You may only contribute to an HSA if you have a high-deductible savings plan (HDHP). These are typically available through employers, coming with a higher deductible than normal. As of 2024, these requirements constitute an HDHP:

  • Minimum deductible of $1,500 for self-only coverage and $3,000 for family coverage.
  • Maximum annual deductible and out-of-pocket expenses of $8,050 for self-only coverage and $16,100 for family coverage.

How a Financial Advisor Can Help with Healthcare Planning

As part of the retirement planning process, a professional can work with you to chart out a strategy for healthcare that is financially optimal for you. This includes determining how you’ll pay for insurance, opening an HSA (if eligible), and ensuring your income is enough to keep up with rising costs.
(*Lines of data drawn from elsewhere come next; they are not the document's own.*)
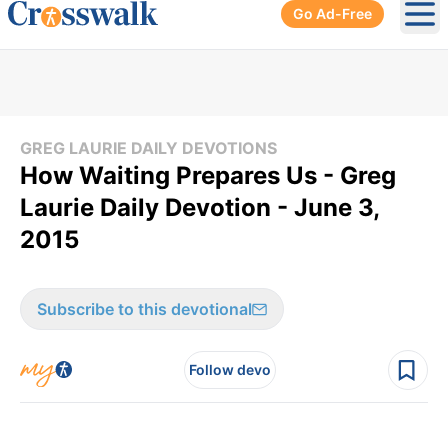
Go Ad-Free
Ope
GREG LAURIE DAILY DEVOTIONS
How Waiting Prepares Us - Greg
Laurie Daily Devotion - June 3,
2015
Subscribe to this devotional
Follow devo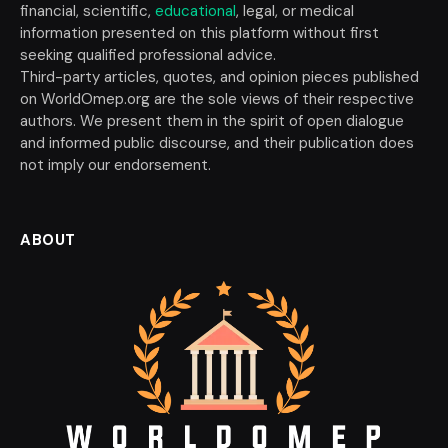
financial, scientific,
educational
, legal, or medical
information presented on this platform without first
seeking qualified professional advice.
Third-party articles, quotes, and opinion pieces published
on WorldOmep.org are the sole views of their respective
authors. We present them in the spirit of open dialogue
and informed public discourse, and their publication does
not imply our endorsement.
ABOUT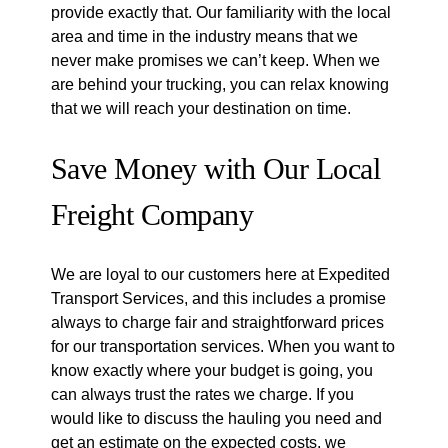
provide exactly that. Our familiarity with the local
area and time in the industry means that we
never make promises we can’t keep. When we
are behind your trucking, you can relax knowing
that we will reach your destination on time.
Save Money with Our Local
Freight Company
We are loyal to our customers here at Expedited
Transport Services, and this includes a promise
always to charge fair and straightforward prices
for our transportation services. When you want to
know exactly where your budget is going, you
can always trust the rates we charge. If you
would like to discuss the hauling you need and
get an estimate on the expected costs, we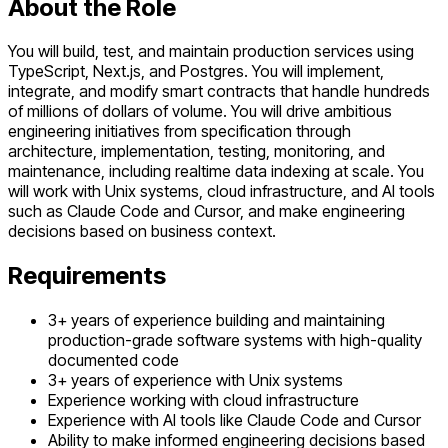
About the Role
You will build, test, and maintain production services using
TypeScript, Next.js, and Postgres. You will implement,
integrate, and modify smart contracts that handle hundreds
of millions of dollars of volume. You will drive ambitious
engineering initiatives from specification through
architecture, implementation, testing, monitoring, and
maintenance, including realtime data indexing at scale. You
will work with Unix systems, cloud infrastructure, and AI tools
such as Claude Code and Cursor, and make engineering
decisions based on business context.
Requirements
3+ years of experience building and maintaining
production-grade software systems with high-quality
documented code
3+ years of experience with Unix systems
Experience working with cloud infrastructure
Experience with AI tools like Claude Code and Cursor
Ability to make informed engineering decisions based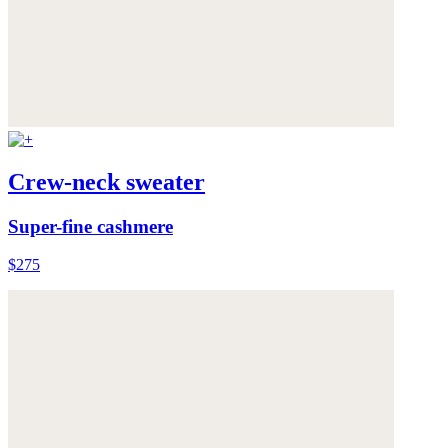
Crew-neck sweater
Super-fine cashmere
$275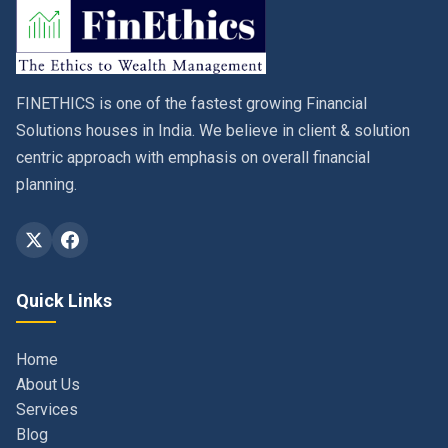
FINETHICS is one of the fastest growing Financial
Solutions houses in India. We believe in client & solution
centric approach with emphasis on overall financial
planning.
Quick Links
Home
About Us
Services
Blog
Contact
Privacy Policy & Terms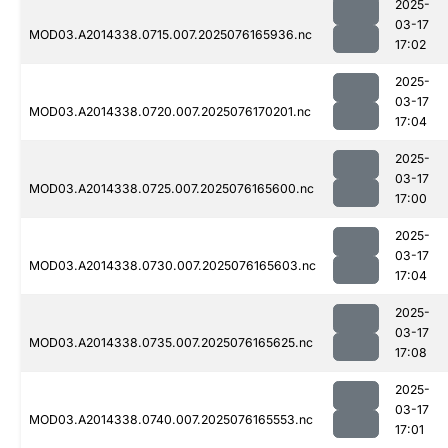
2025-
03-17
MOD03.A2014338.0715.007.2025076165936.nc
17:02
2025-
03-17
MOD03.A2014338.0720.007.2025076170201.nc
17:04
2025-
03-17
MOD03.A2014338.0725.007.2025076165600.nc
17:00
2025-
03-17
MOD03.A2014338.0730.007.2025076165603.nc
17:04
2025-
03-17
MOD03.A2014338.0735.007.2025076165625.nc
17:08
2025-
03-17
MOD03.A2014338.0740.007.2025076165553.nc
17:01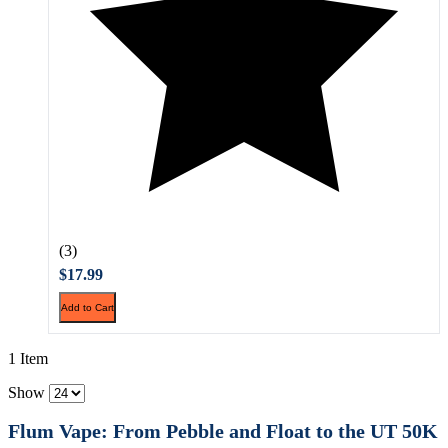
(3)
$17.99
Add to Cart
1 Item
Show
Flum Vape: From Pebble and Float to the UT 50K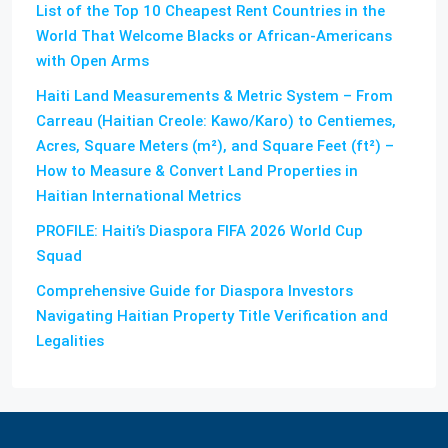
List of the Top 10 Cheapest Rent Countries in the
World That Welcome Blacks or African-Americans
with Open Arms
Haiti Land Measurements & Metric System – From
Carreau (Haitian Creole: Kawo/Karo) to Centiemes,
Acres, Square Meters (m²), and Square Feet (ft²) –
How to Measure & Convert Land Properties in
Haitian International Metrics
PROFILE: Haiti’s Diaspora FIFA 2026 World Cup
Squad
Comprehensive Guide for Diaspora Investors
Navigating Haitian Property Title Verification and
Legalities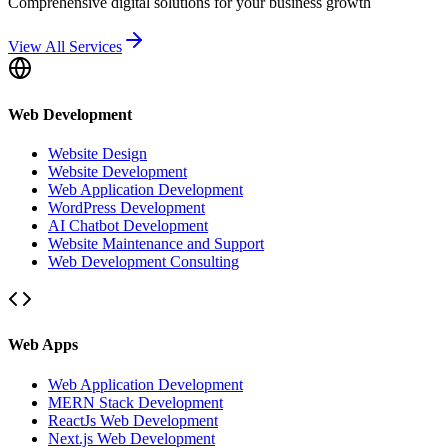
Comprehensive digital solutions for your business growth
View All Services
Web Development
Website Design
Website Development
Web Application Development
WordPress Development
AI Chatbot Development
Website Maintenance and Support
Web Development Consulting
Web Apps
Web Application Development
MERN Stack Development
ReactJs Web Development
Next.js Web Development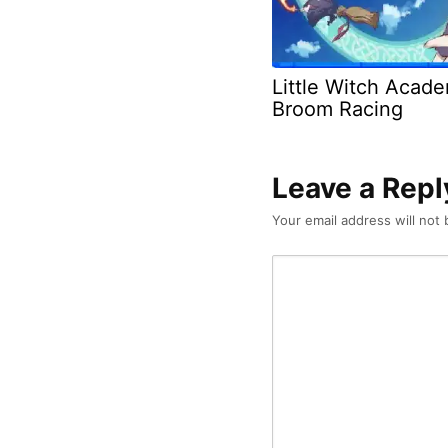
Little Witch Acad
Broom Racing
Leave a Repl
Your email address will not 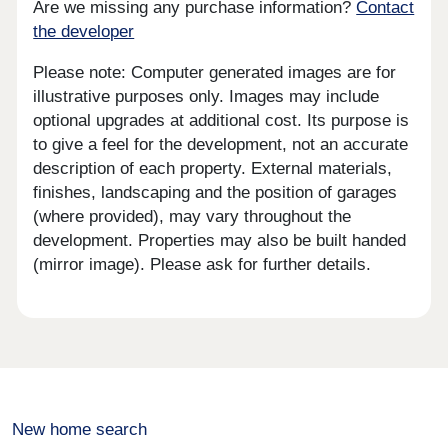
Are we missing any purchase information?
Contact
the developer
Please note: Computer generated images are for
illustrative purposes only. Images may include
optional upgrades at additional cost. Its purpose is
to give a feel for the development, not an accurate
description of each property. External materials,
finishes, landscaping and the position of garages
(where provided), may vary throughout the
development. Properties may also be built handed
(mirror image). Please ask for further details.
New home search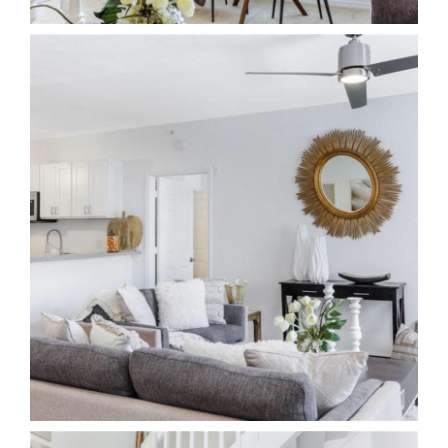
The Team
Contact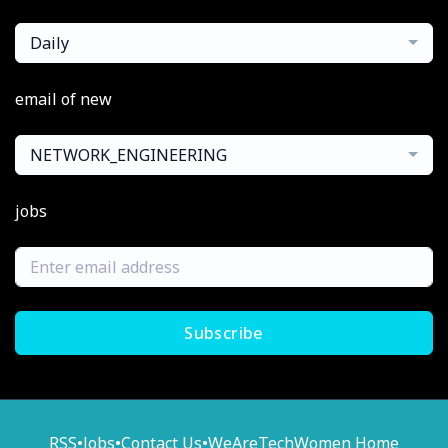
Daily
email of new
NETWORK_ENGINEERING
jobs
Subscribe
RSS
•
Jobs
•
Contact Us
•
WeAreTechWomen Home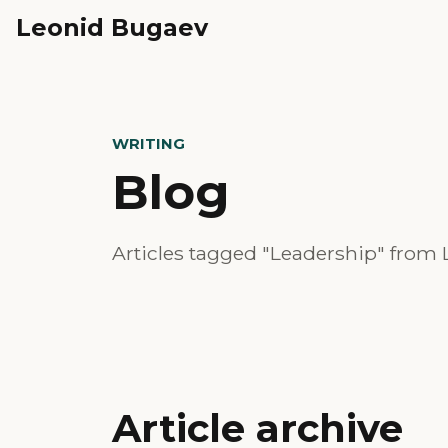
Leonid Bugaev
WRITING
Blog
Articles tagged "Leadership" from 
Article archive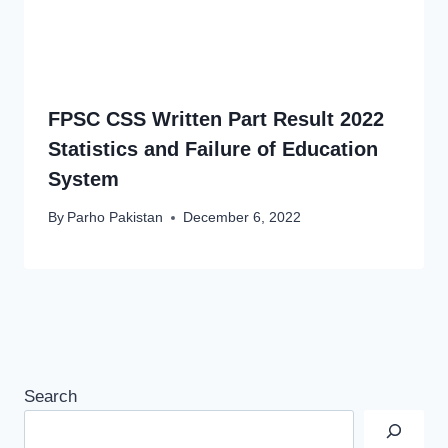
FPSC CSS Written Part Result 2022
Statistics and Failure of Education
System
By
Parho Pakistan
December 6, 2022
Search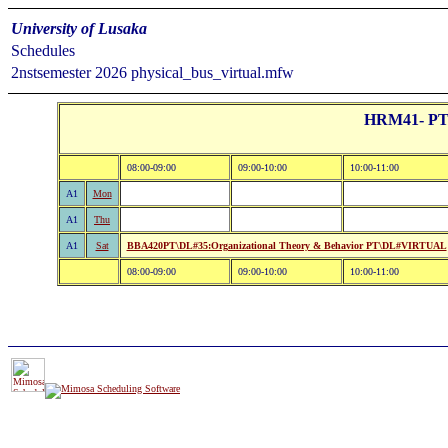
University of Lusaka
Schedules
2nstsemester 2026 physical_bus_virtual.mfw
HRM41- PT:B
08:00-09:00
09:00-10:00
10:00-11:00
A1
Mon
A1
Thu
A1
Sat
BBA420PT\DL#35:Organizational Theory & Behavior PT\DL#VIRTUAL
08:00-09:00
09:00-10:00
10:00-11:00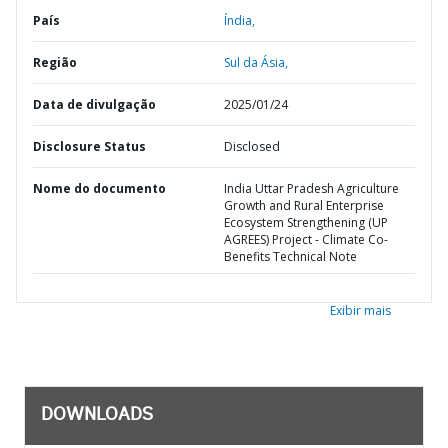
País
Índia,
Região
Sul da Ásia,
Data de divulgação
2025/01/24
Disclosure Status
Disclosed
Nome do documento
India Uttar Pradesh Agriculture
Growth and Rural Enterprise
Ecosystem Strengthening (UP
AGREES) Project - Climate Co-
Benefits Technical Note
Exibir mais
DOWNLOADS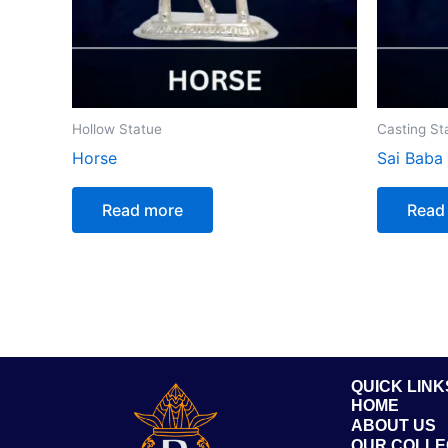
Hollow Statue
Casting St
Horse
Sai Baba
Read more
Read
QUICK LINK
HOME
ABOUT US
OUR COLLE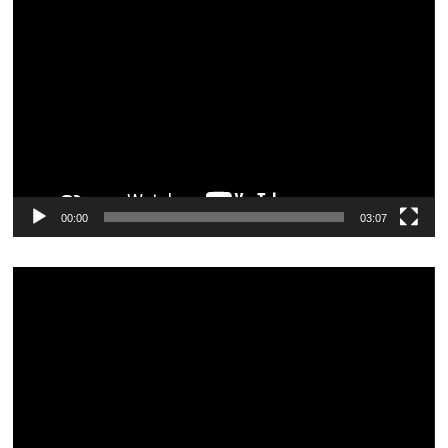
Video
Player
00:00
03:07
Video
Player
This makes a financial advisor a vital resource not just for healthcare planning, but for your entire retirement strategy.

A professional can also be valuable when it comes to planning for long-term care options. As Kates points out, other options, such as hybrid life insurance policies, exist to lessen the burden of a standard long-term care insurance policy. With help from an expert, you can determine which options work best for you.

When searching for a financial advisor, look for fiduciaries with reputable designations and certifications, such as Certified Financial Planner (CFP), Chartered Financial Consultant (ChFC), and Chartered Retirement Planning Counselors (CRPC). These professionals will have extensive experience and education in various aspects of retirement planning. Additionally, their certifications mandate a high ethical standard, where they must put your best interests first.

If you need help locating a high-quality professional, consider using this free matching tool. After a short quiz regarding your current financial situation and goals, it’ll connect you with a vetted financial advisor that aligns with your needs.

Frequently Asked Questions

Do I need health insurance when I retire?

While health insurance isn’t a legal requirement, having a policy to protect you is a good idea. Out-of-pocket medical expenses can add up to thousands of dollars at a time, placing a significant financial burden on you and your family if you must pay for care without insurance.

Can I use my HSA to pay for health insurance premiums?

You can use your HSA for some, but not all premiums. If you become unemployed or retire early, you may use it to pay for COBRA. Additionally, if you are aged 65 or older, you can take distributions to pay for Medicare each month.

What happens if I retire before I’m eligible for Medicare?

If you retire before you’re eligible for Medicare, it’ll be up to you to obtain coverage during that gap. This typically involves buying from either COBRA or your state’s insurance marketplace. Both options can add up quickly, so it’s crucial to plan for these monthly premiums in your retirement strategy.